**Job item:**
Print every line of text from the listing below, unchanged and in order, and leave out the pictures.

**Input records:**
■ ■ ■ ■ ■ ■ ■

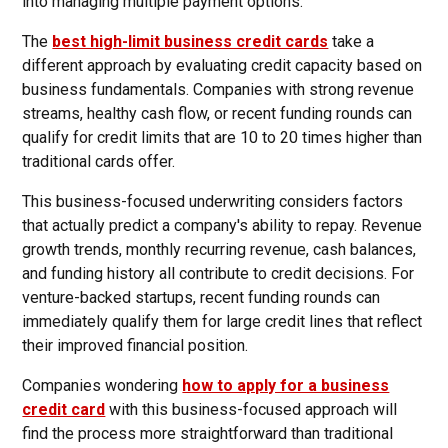
into managing multiple payment options.
The
best high-limit business credit cards
take a
different approach by evaluating credit capacity based on
business fundamentals. Companies with strong revenue
streams, healthy cash flow, or recent funding rounds can
qualify for credit limits that are 10 to 20 times higher than
traditional cards offer.
This business-focused underwriting considers factors
that actually predict a company's ability to repay. Revenue
growth trends, monthly recurring revenue, cash balances,
and funding history all contribute to credit decisions. For
venture-backed startups, recent funding rounds can
immediately qualify them for large credit lines that reflect
their improved financial position.
Companies wondering
how to apply for a business
credit card
with this business-focused approach will
find the process more straightforward than traditional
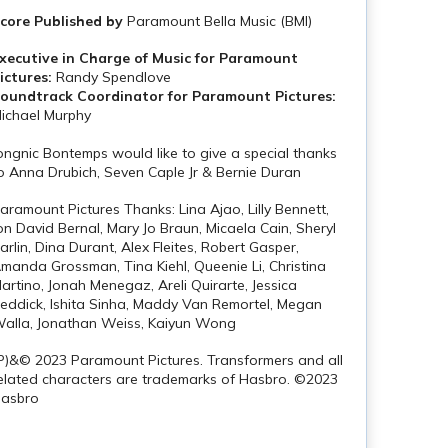
core Published by
Paramount Bella Music (BMI)
xecutive in Charge of Music for Paramount
ictures:
Randy Spendlove
oundtrack Coordinator for Paramount Pictures:
ichael Murphy
ongnic Bontemps would like to give a special thanks
o Anna Drubich, Seven Caple Jr & Bernie Duran
aramount Pictures Thanks: Lina Ajao, Lilly Bennett,
on David Bernal, Mary Jo Braun, Micaela Cain, Sheryl
arlin, Dina Durant, Alex Fleites, Robert Gasper,
manda Grossman, Tina Kiehl, Queenie Li, Christina
artino, Jonah Menegaz, Areli Quirarte, Jessica
eddick, Ishita Sinha, Maddy Van Remortel, Megan
alla, Jonathan Weiss, Kaiyun Wong
P)&© 2023 Paramount Pictures. Transformers and all
elated characters are trademarks of Hasbro. ©2023
asbro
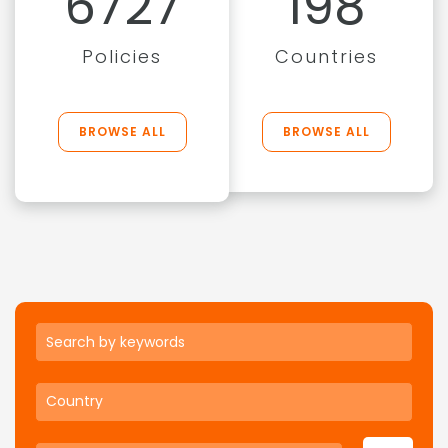
6727
198
Policies
Countries
BROWSE ALL
BROWSE ALL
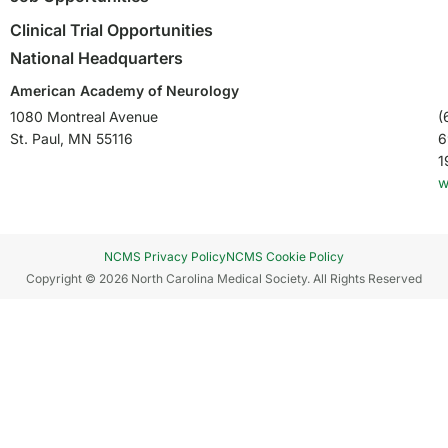
Clinical Trial Opportunities
National Headquarters
American Academy of Neurology
1080 Montreal Avenue
(
St. Paul, MN 55116
6
1
w
NCMS Privacy Policy
NCMS Cookie Policy
Copyright © 2026 North Carolina Medical Society. All Rights Reserved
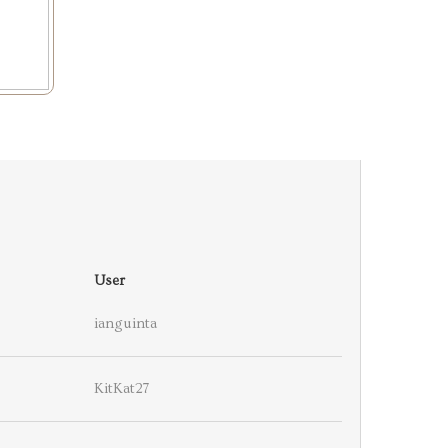
User
ianguinta
KitKat27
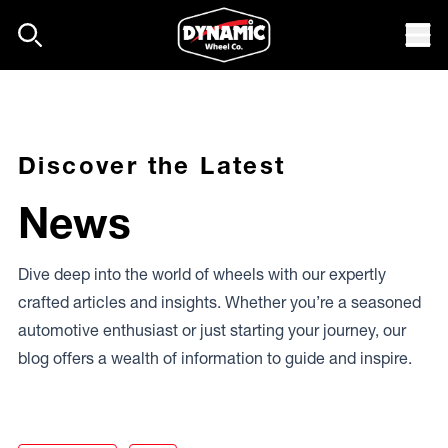
Skip to content
Mob
Discover the Latest
News
Dive deep into the world of wheels with our expertly
crafted articles and insights. Whether you’re a seasoned
automotive enthusiast or just starting your journey, our
blog offers a wealth of information to guide and inspire.
Dirty Life Dual-tek Beadlocks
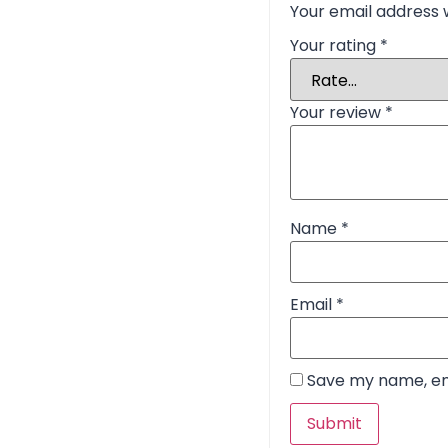
Your email address w
Your rating
*
Your review
*
Name
*
Email
*
Save my name, ema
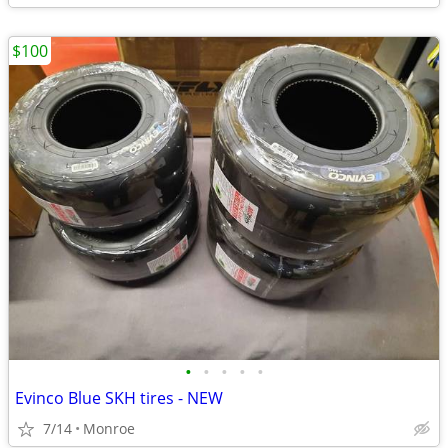
$100
•
•
•
•
•
Evinco Blue SKH tires - NEW
7/14
Monroe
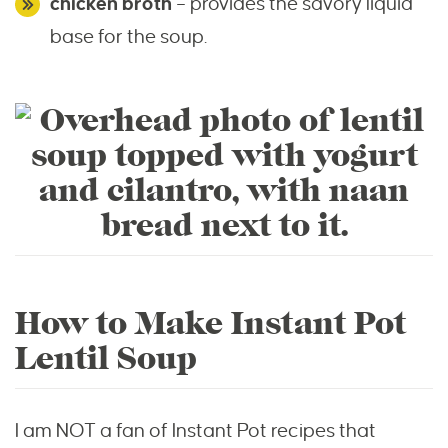
chicken broth
– provides the savory liquid
base for the soup.
How to Make Instant Pot
Lentil Soup
I am NOT a fan of Instant Pot recipes that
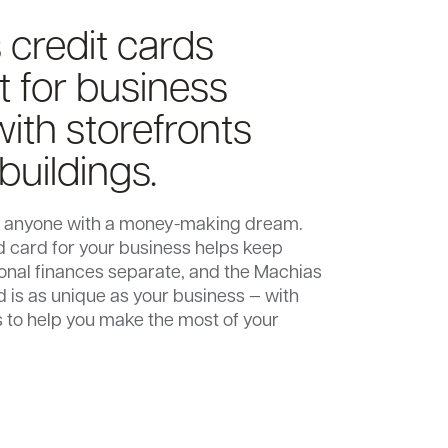
 credit cards
st for business
ith storefronts
 buildings.
or anyone with a money-making dream.
 card for your business helps keep
onal finances separate, and the Machias
d is as unique as your business — with
 to help you make the most of your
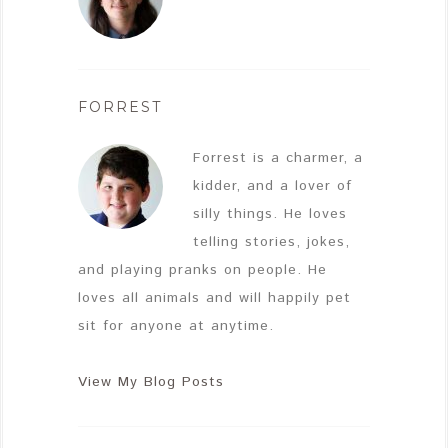
FORREST
Forrest is a charmer, a
kidder, and a lover of
silly things. He loves
telling stories, jokes,
and playing pranks on people. He
loves all animals and will happily pet
sit for anyone at anytime.
View My Blog Posts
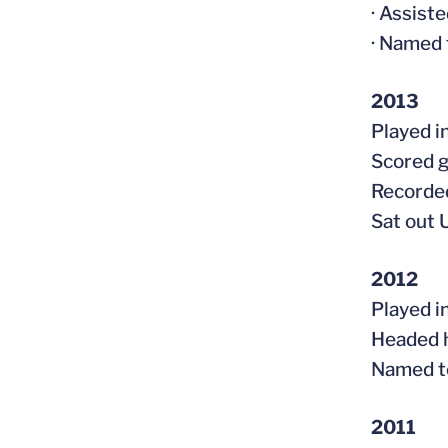
· Assist
· Named 
2013
Played i
Scored g
Recorded
Sat out 
2012
Played i
Headed h
Named t
2011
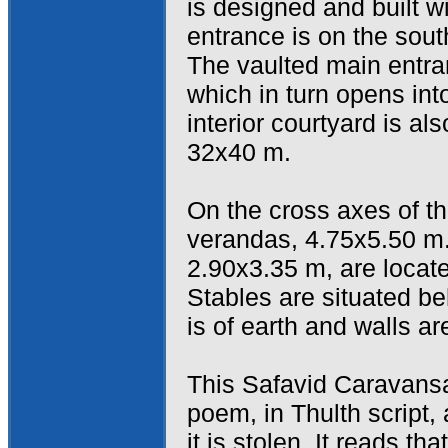
is designed and built w
entrance is on the sou
The vaulted main entra
which in turn opens int
interior courtyard is a
32x40 m.
On the cross axes of th
verandas, 4.75x5.50 m
2.90x3.35 m, are locat
Stables are situated be
is of earth and walls ar
This Safavid Caravansa
poem, in Thulth script, 
it is stolen. It reads t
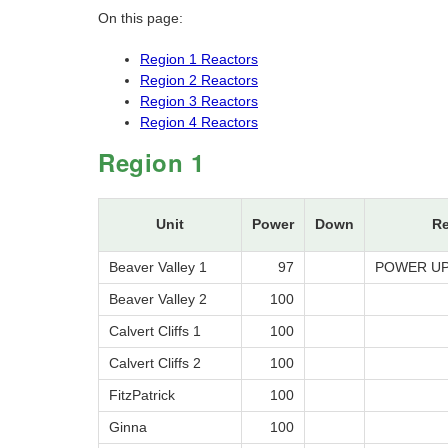
On this page:
Region 1 Reactors
Region 2 Reactors
Region 3 Reactors
Region 4 Reactors
Region 1
Unit
Power
Down
R
Beaver Valley 1
97
POWER UP
Beaver Valley 2
100
Calvert Cliffs 1
100
Calvert Cliffs 2
100
FitzPatrick
100
Ginna
100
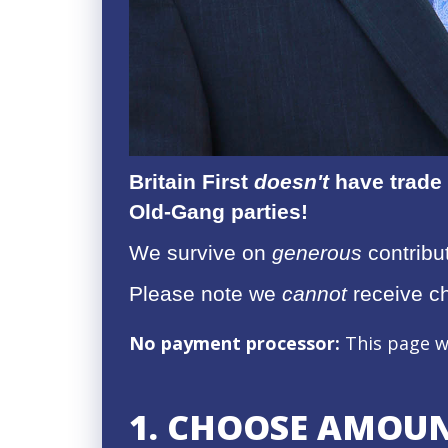
Britain First
doesn't
have trade 
Old-Gang parties!
We survive on
generous
contribut
Please note we
cannot
receive c
No payment processor:
This page w
1. CHOOSE AMOU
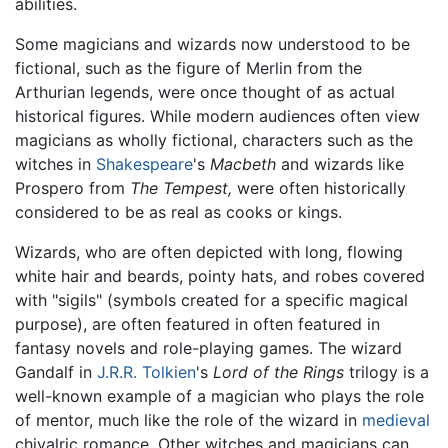
abilities.
Some magicians and wizards now understood to be
fictional, such as the figure of Merlin from the
Arthurian legends, were once thought of as actual
historical figures. While modern audiences often view
magicians as wholly fictional, characters such as the
witches in
Shakespeare
's
Macbeth
and wizards like
Prospero from
The Tempest,
were often historically
considered to be as real as cooks or kings.
Wizards, who are often depicted with long, flowing
white hair and beards, pointy hats, and robes covered
with "sigils" (symbols created for a specific magical
purpose), are often featured in often featured in
fantasy novels and role-playing games. The wizard
Gandalf in
J.R.R. Tolkien
's
Lord of the Rings
trilogy is a
well-known example of a magician who plays the role
of mentor, much like the role of the wizard in
medieval
chivalric romance. Other witches and magicians can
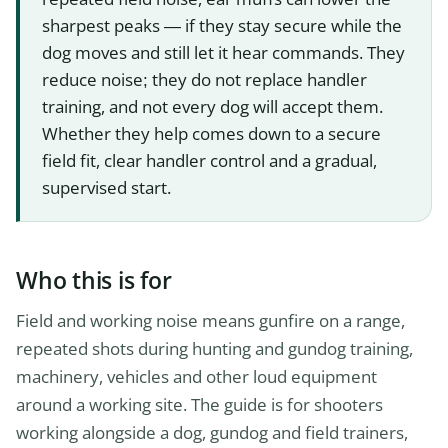
sharpest peaks — if they stay secure while the
dog moves and still let it hear commands. They
reduce noise; they do not replace handler
training, and not every dog will accept them.
Whether they help comes down to a secure
field fit, clear handler control and a gradual,
supervised start.
Who this is for
Field and working noise means gunfire on a range,
repeated shots during hunting and gundog training,
machinery, vehicles and other loud equipment
around a working site. The guide is for shooters
working alongside a dog, gundog and field trainers,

■ ■ ■ ■ ■ ■ ■

**Result of this task:**
into managing multiple payment options.
The
best high-limit business credit cards
take a
different approach by evaluating credit capacity based on
business fundamentals. Companies with strong revenue
streams, healthy cash flow, or recent funding rounds can
qualify for credit limits that are 10 to 20 times higher than
traditional cards offer.
This business-focused underwriting considers factors
that actually predict a company's ability to repay. Revenue
growth trends, monthly recurring revenue, cash balances,
and funding history all contribute to credit decisions. For
venture-backed startups, recent funding rounds can
immediately qualify them for large credit lines that reflect
their improved financial position.
Companies wondering
how to apply for a business
credit card
with this business-focused approach will
find the process more straightforward than traditional
core Published by
Paramount Bella Music (BMI)
xecutive in Charge of Music for Paramount
ictures:
Randy Spendlove
oundtrack Coordinator for Paramount Pictures:
ichael Murphy
ongnic Bontemps would like to give a special thanks
o Anna Drubich, Seven Caple Jr & Bernie Duran
aramount Pictures Thanks: Lina Ajao, Lilly Bennett,
on David Bernal, Mary Jo Braun, Micaela Cain, Sheryl
arlin, Dina Durant, Alex Fleites, Robert Gasper,
manda Grossman, Tina Kiehl, Queenie Li, Christina
artino, Jonah Menegaz, Areli Quirarte, Jessica
eddick, Ishita Sinha, Maddy Van Remortel, Megan
alla, Jonathan Weiss, Kaiyun Wong
P)&© 2023 Paramount Pictures. Transformers and all
elated characters are trademarks of Hasbro. ©2023
asbro
6727
198
Policies
Countries
BROWSE ALL
BROWSE ALL
Clinical Trial Opportunities
National Headquarters
American Academy of Neurology
1080 Montreal Avenue
(
St. Paul, MN 55116
6
1
w
NCMS Privacy Policy
NCMS Cookie Policy
Copyright © 2026 North Carolina Medical Society. All Rights Reserved
User
ianguinta
KitKat27
Skip to content
Mob
Discover the Latest
News
Dive deep into the world of wheels with our expertly
crafted articles and insights. Whether you’re a seasoned
automotive enthusiast or just starting your journey, our
blog offers a wealth of information to guide and inspire.
Dirty Life Dual-tek Beadlocks
Your email address w
Your rating
*
Your review
*
Name
*
Email
*
Save my name, ema
$100
•
•
•
•
•
Evinco Blue SKH tires - NEW
7/14
Monroe
chicken broth
– provides the savory liquid
base for the soup.
How to Make Instant Pot
Lentil Soup
I am NOT a fan of Instant Pot recipes that
 credit cards
st for business
ith storefronts
 buildings.
or anyone with a money-making dream.
 card for your business helps keep
onal finances separate, and the Machias
d is as unique as your business — with
 to help you make the most of your
FORREST
Forrest is a charmer, a
kidder, and a lover of
silly things. He loves
telling stories, jokes,
and playing pranks on people. He
loves all animals and will happily pet
sit for anyone at anytime.
View My Blog Posts
· Assist
· Named 
2013
Played i
Scored g
Recorded
Sat out 
2012
Played i
Headed h
Named t
2011
is designed and built w
entrance is on the sou
The vaulted main entra
which in turn opens int
interior courtyard is a
32x40 m.
On the cross axes of th
verandas, 4.75x5.50 m
2.90x3.35 m, are locat
Stables are situated be
is of earth and walls ar
This Safavid Caravansa
poem, in Thulth script, 
it is stolen. It reads t
On this page:
Region 1 Reactors
Region 2 Reactors
Region 3 Reactors
Region 4 Reactors
Region 1
Unit
Power
Down
R
Beaver Valley 1
97
POWER UP
Beaver Valley 2
100
Calvert Cliffs 1
100
Calvert Cliffs 2
100
FitzPatrick
100
Ginna
100
Britain First
doesn't
have trade 
Old-Gang parties!
We survive on
generous
contribut
Please note we
cannot
receive c
No payment processor:
This page w
1. CHOOSE AMOU
abilities.
Some magicians and wizards now understood to be
fictional, such as the figure of Merlin from the
Arthurian legends, were once thought of as actual
historical figures. While modern audiences often view
magicians as wholly fictional, characters such as the
witches in
Shakespeare
's
Macbeth
and wizards like
Prospero from
The Tempest,
were often historically
considered to be as real as cooks or kings.
Wizards, who are often depicted with long, flowing
white hair and beards, pointy hats, and robes covered
with "sigils" (symbols created for a specific magical
purpose), are often featured in often featured in
fantasy novels and role-playing games. The wizard
Gandalf in
J.R.R. Tolkien
's
Lord of the Rings
trilogy is a
well-known example of a magician who plays the role
of mentor, much like the role of the wizard in
medieval
chivalric romance. Other witches and magicians can
sharpest peaks — if they stay secure while the
dog moves and still let it hear commands. They
reduce noise; they do not replace handler
training, and not every dog will accept them.
Whether they help comes down to a secure
field fit, clear handler control and a gradual,
supervised start.
Who this is for
Field and working noise means gunfire on a range,
repeated shots during hunting and gundog training,
machinery, vehicles and other loud equipment
around a working site. The guide is for shooters
working alongside a dog, gundog and field trainers,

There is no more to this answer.